Izadi woman Ashwaq Haji (1st-L), who was allegedly used by Daesh as a sex slave, visits the Lalish temple with other Izadi women in tribute to the terrorists' victims from her village of Kocho near the town of Sinjar in northern Iraq, on August 15, 2018. (Photo by AFP)

A group of women from Iraq's Izadi religious minority who were kidnapped and sexually abused by Daesh are seeking to join a legal case against a French firm charged with paying millions to the terrorist group.

Lawyers said on Friday that they had filed an application for the women to become civil parties to the case against cement giant Lafarge.

On June 28, a panel of judges in Paris handed preliminary charges to Lafarge over complicity in crimes against humanity and financing terrorists.

The judges ordered it to pay 30 million euros ($35 million) as security deposit before a trial could open on the company’s alleged crimes.

Back then, rights campaigners welcomed the move and acknowledged that it showed the courts were beginning to recognize the role of Lafarge in spreading chaos.

The company faces allegations that it paid nearly €13 million ($14,700 million) to terrorists, including those belonging to Daesh, to keep a factory open in Syria. It also faces charges of endangering the lives of former employees in its branch in the northern Syrian Jalabiya region.

Lafarge is accused of paying the terrorists long after other French companies and multinationals had pulled out of Syria due to the spread of militancy.

The case marks the first time a multinational company has been charged with complicity in international crimes by Daesh.

"It (the case against Lafarge) provides an opportunity to establish that ISIS (Daesh), and all those who assisted them, will be held to account for their crimes, and that victims will be awarded just compensation," lawyer Amal Clooney, who represents the Izadi minority, said in a statement.

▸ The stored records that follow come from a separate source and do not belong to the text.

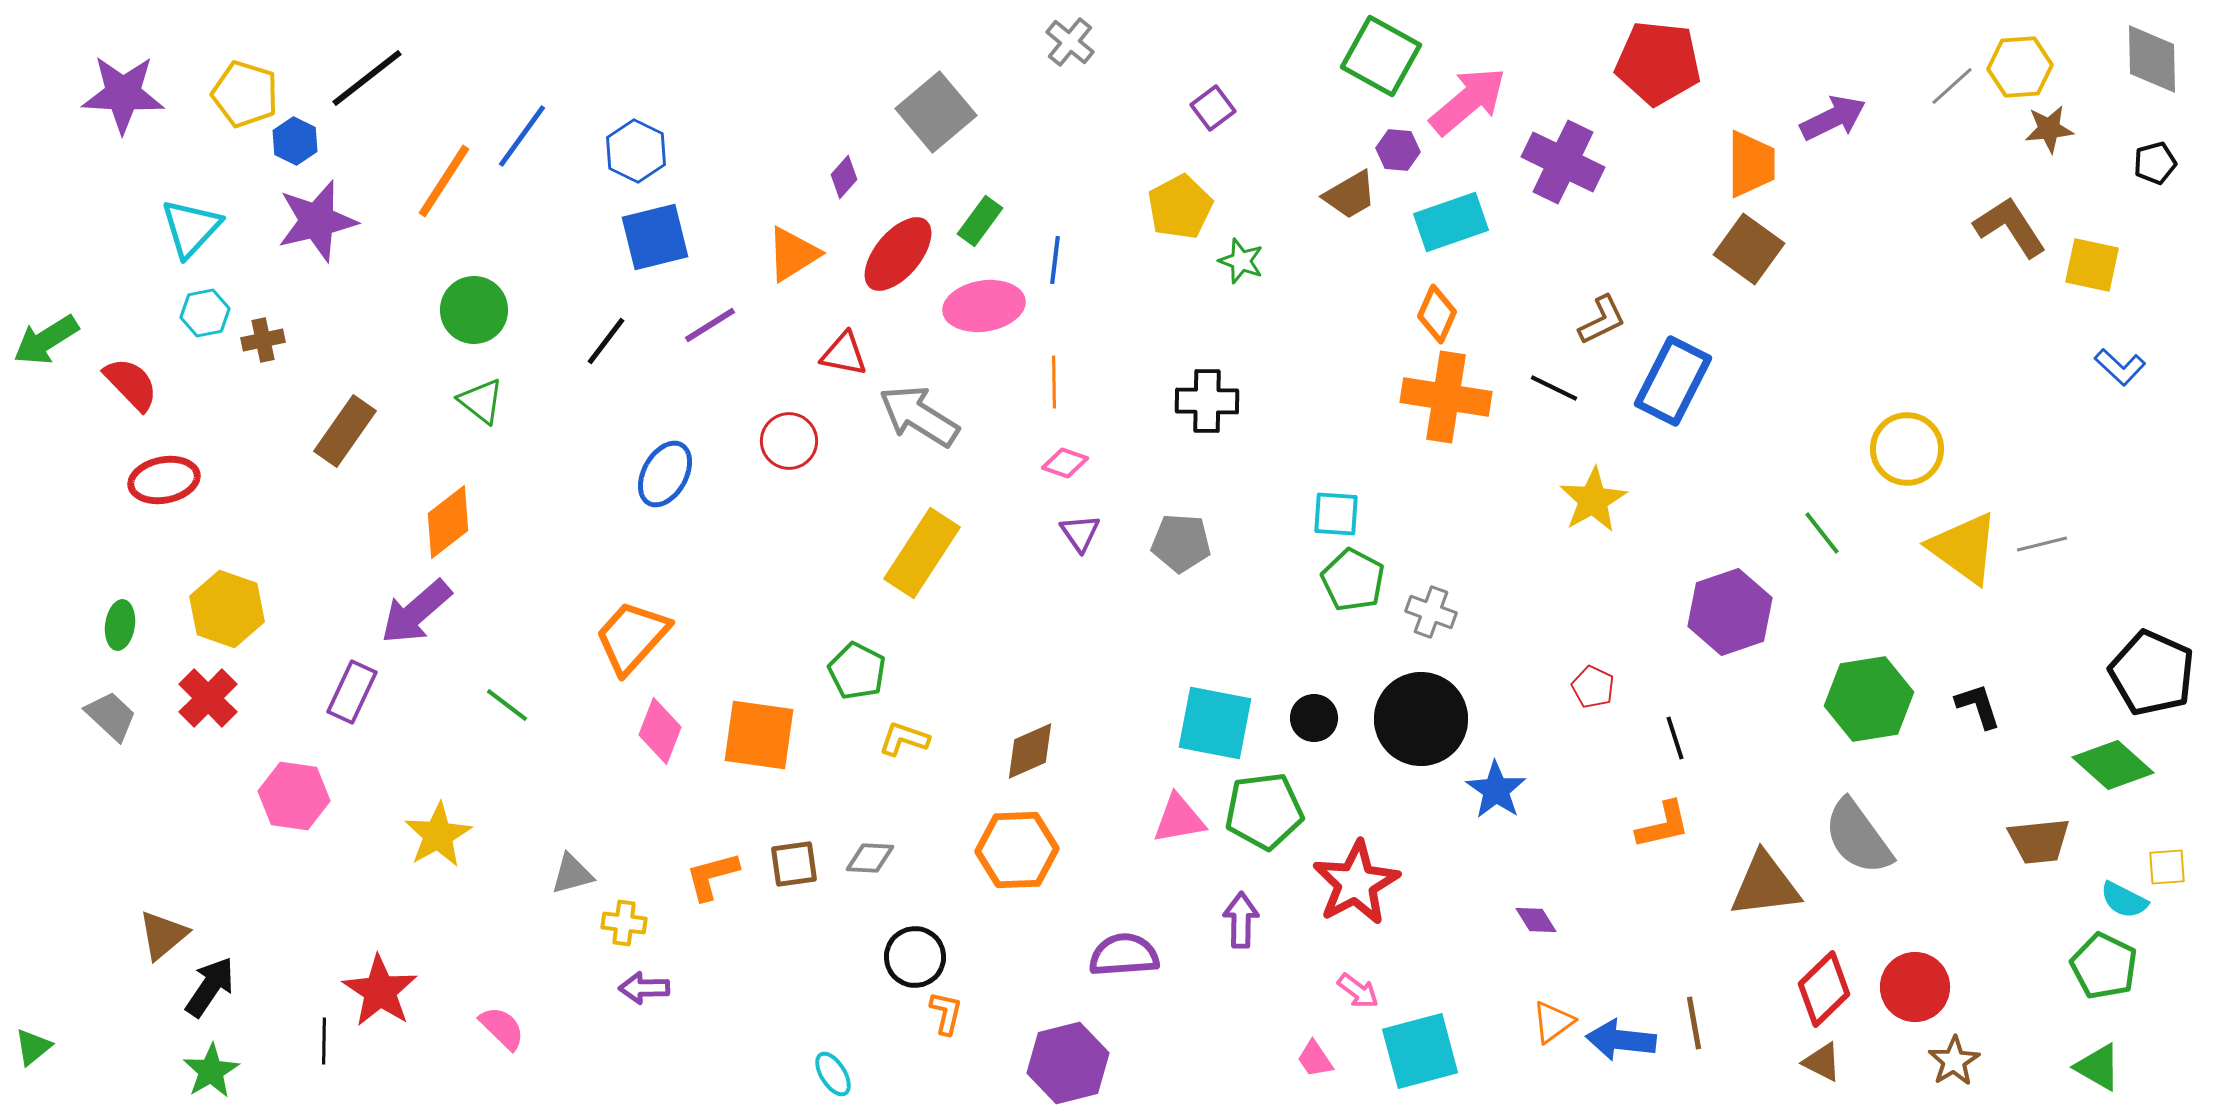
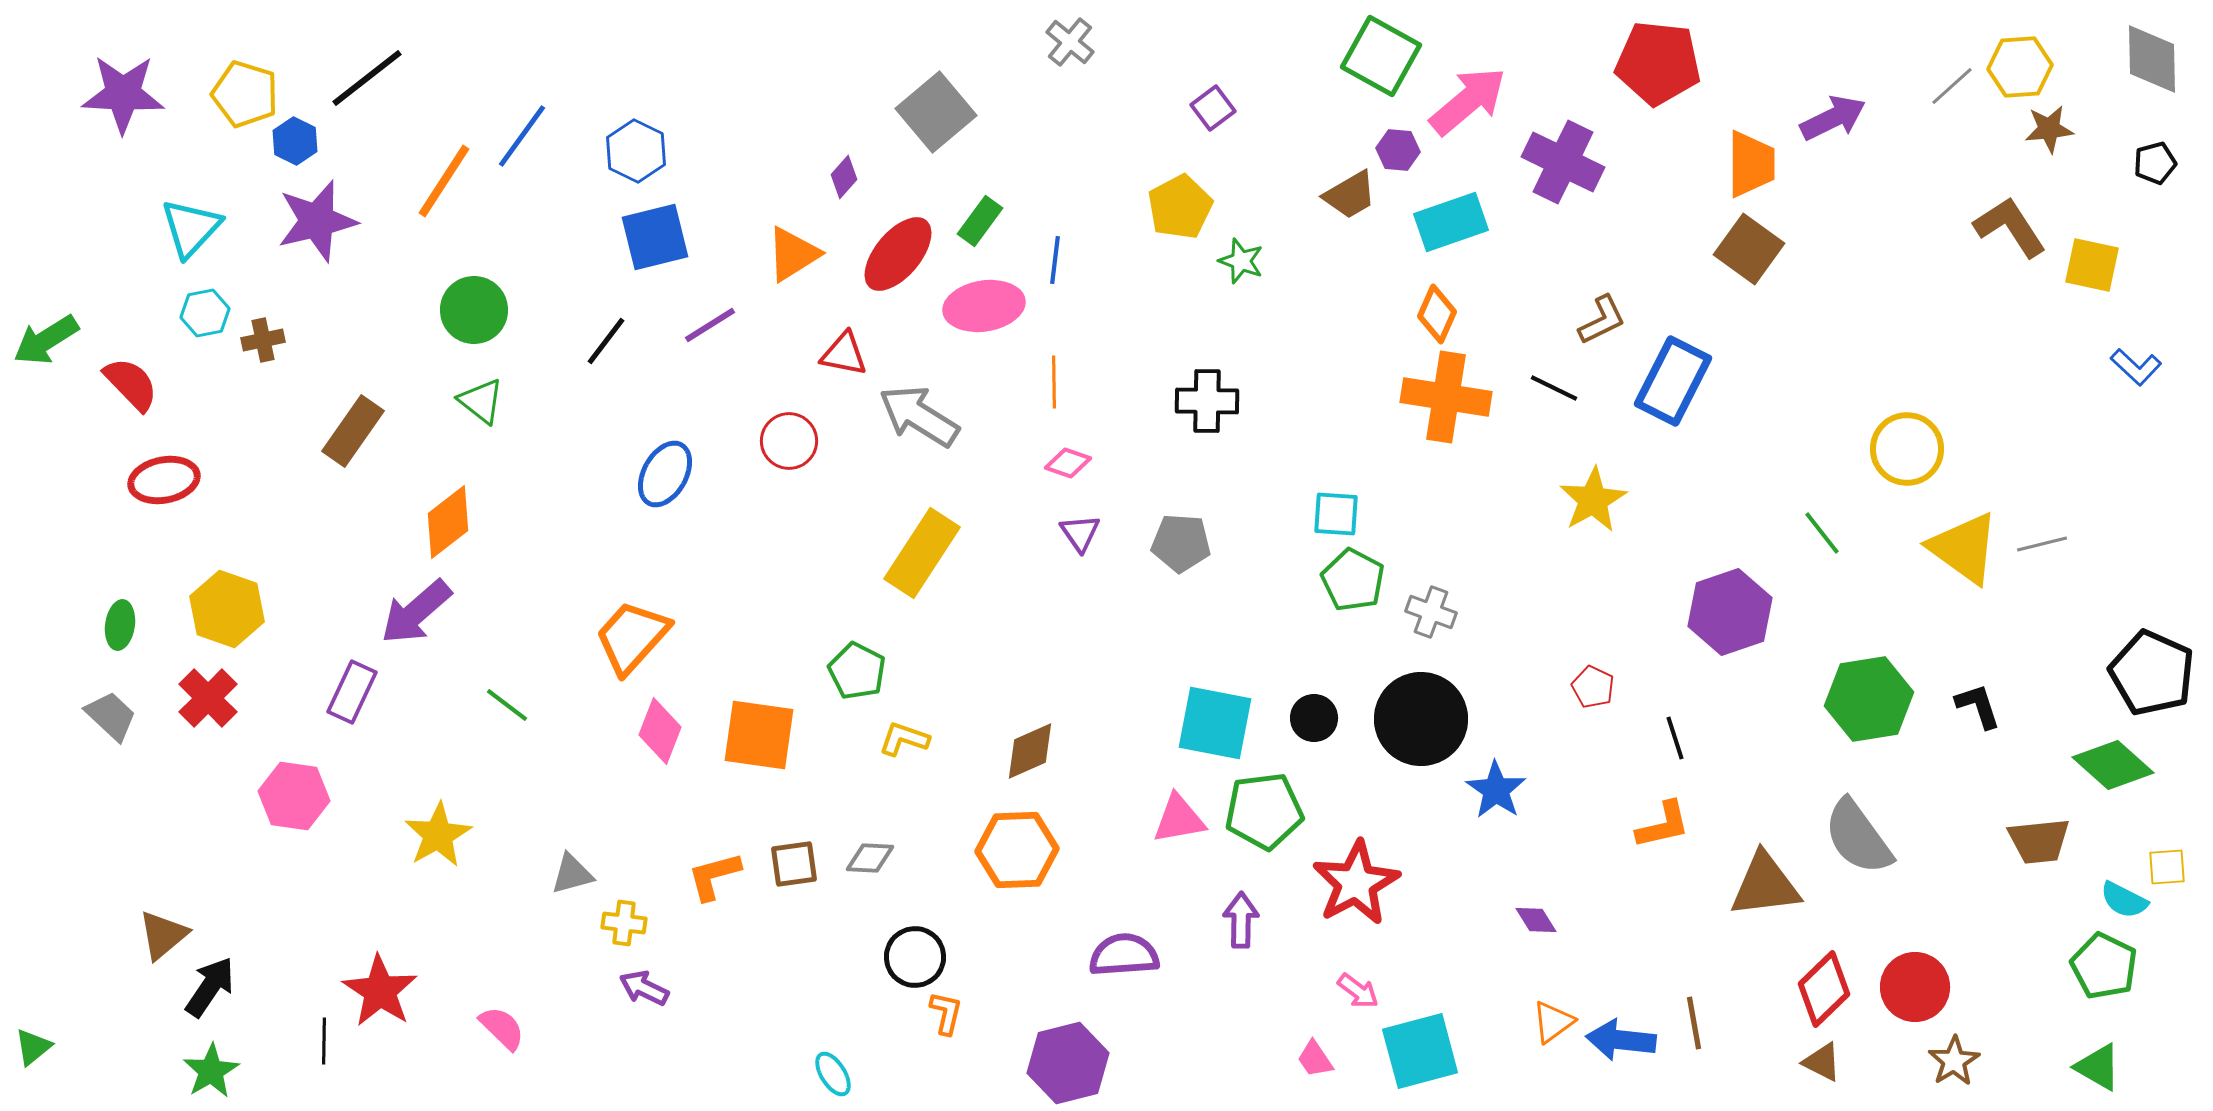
blue L-shape at (2120, 367): moved 16 px right
brown rectangle at (345, 431): moved 8 px right
pink diamond at (1065, 463): moved 3 px right
orange L-shape at (712, 876): moved 2 px right
purple arrow at (644, 988): rotated 27 degrees clockwise
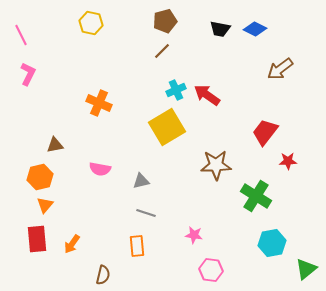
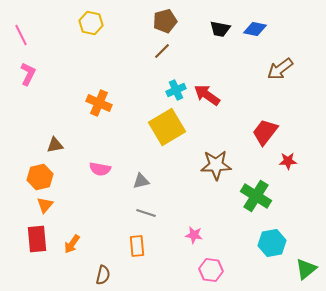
blue diamond: rotated 15 degrees counterclockwise
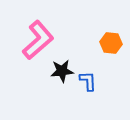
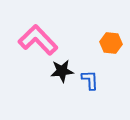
pink L-shape: rotated 93 degrees counterclockwise
blue L-shape: moved 2 px right, 1 px up
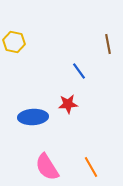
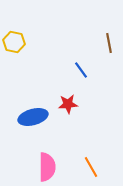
brown line: moved 1 px right, 1 px up
blue line: moved 2 px right, 1 px up
blue ellipse: rotated 12 degrees counterclockwise
pink semicircle: rotated 148 degrees counterclockwise
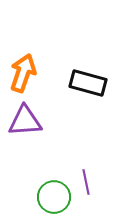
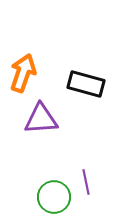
black rectangle: moved 2 px left, 1 px down
purple triangle: moved 16 px right, 2 px up
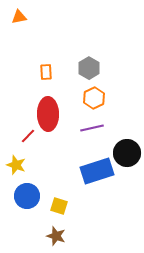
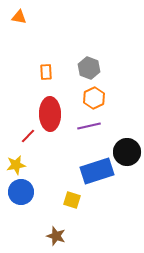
orange triangle: rotated 21 degrees clockwise
gray hexagon: rotated 10 degrees counterclockwise
red ellipse: moved 2 px right
purple line: moved 3 px left, 2 px up
black circle: moved 1 px up
yellow star: rotated 30 degrees counterclockwise
blue circle: moved 6 px left, 4 px up
yellow square: moved 13 px right, 6 px up
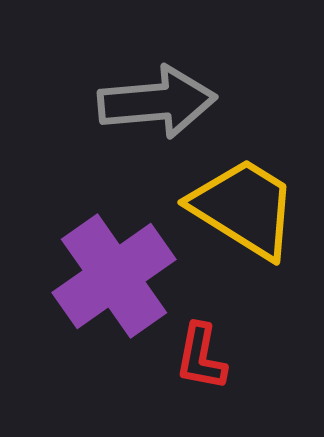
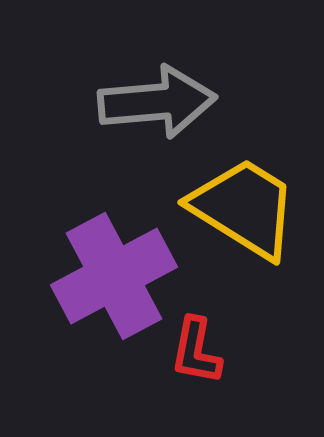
purple cross: rotated 7 degrees clockwise
red L-shape: moved 5 px left, 6 px up
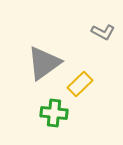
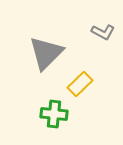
gray triangle: moved 2 px right, 10 px up; rotated 9 degrees counterclockwise
green cross: moved 1 px down
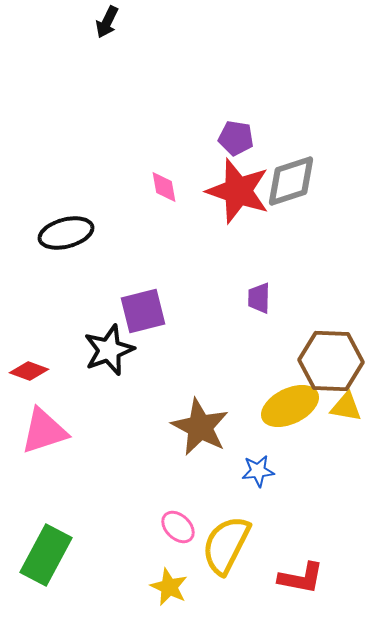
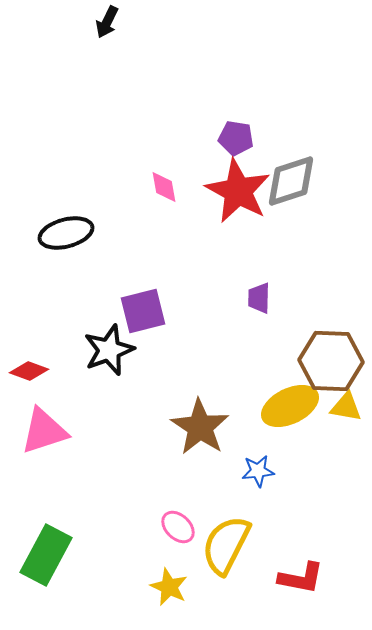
red star: rotated 10 degrees clockwise
brown star: rotated 6 degrees clockwise
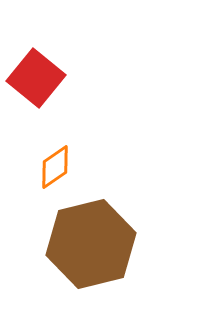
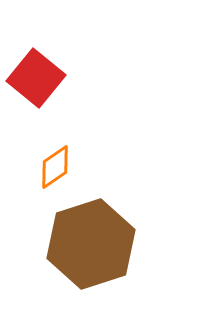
brown hexagon: rotated 4 degrees counterclockwise
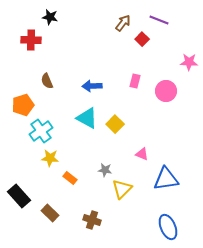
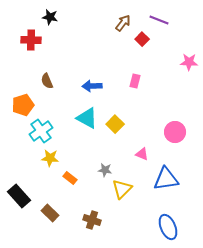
pink circle: moved 9 px right, 41 px down
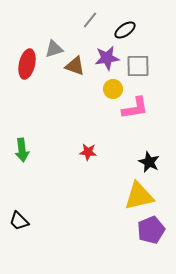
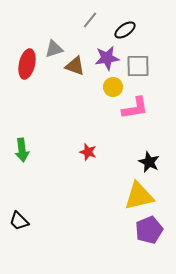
yellow circle: moved 2 px up
red star: rotated 12 degrees clockwise
purple pentagon: moved 2 px left
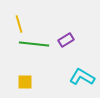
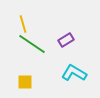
yellow line: moved 4 px right
green line: moved 2 px left; rotated 28 degrees clockwise
cyan L-shape: moved 8 px left, 4 px up
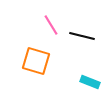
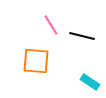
orange square: rotated 12 degrees counterclockwise
cyan rectangle: rotated 12 degrees clockwise
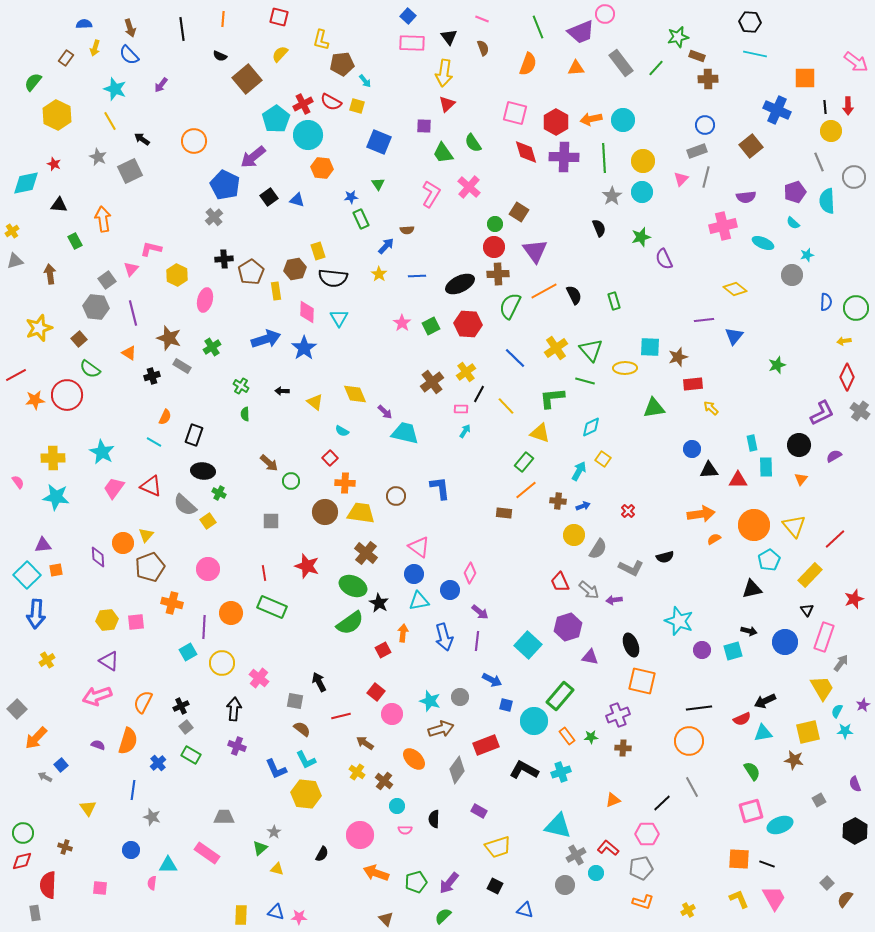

"And it sends an important message to corporations that are complicit in the commission of international crimes that they will face legal consequences for their actions," she added.

Clooney said the women were the victims of "forced displacement, executions, kidnappings, and ... sexual enslavement."

The Izadis are considered to be “devil worshipers” by Daesh, which invaded Iraq and Syria in 2014 and was later defeated by the two countries. 

Thousands of females from the minority were kidnapped by the group that year and subjected to torture and rape.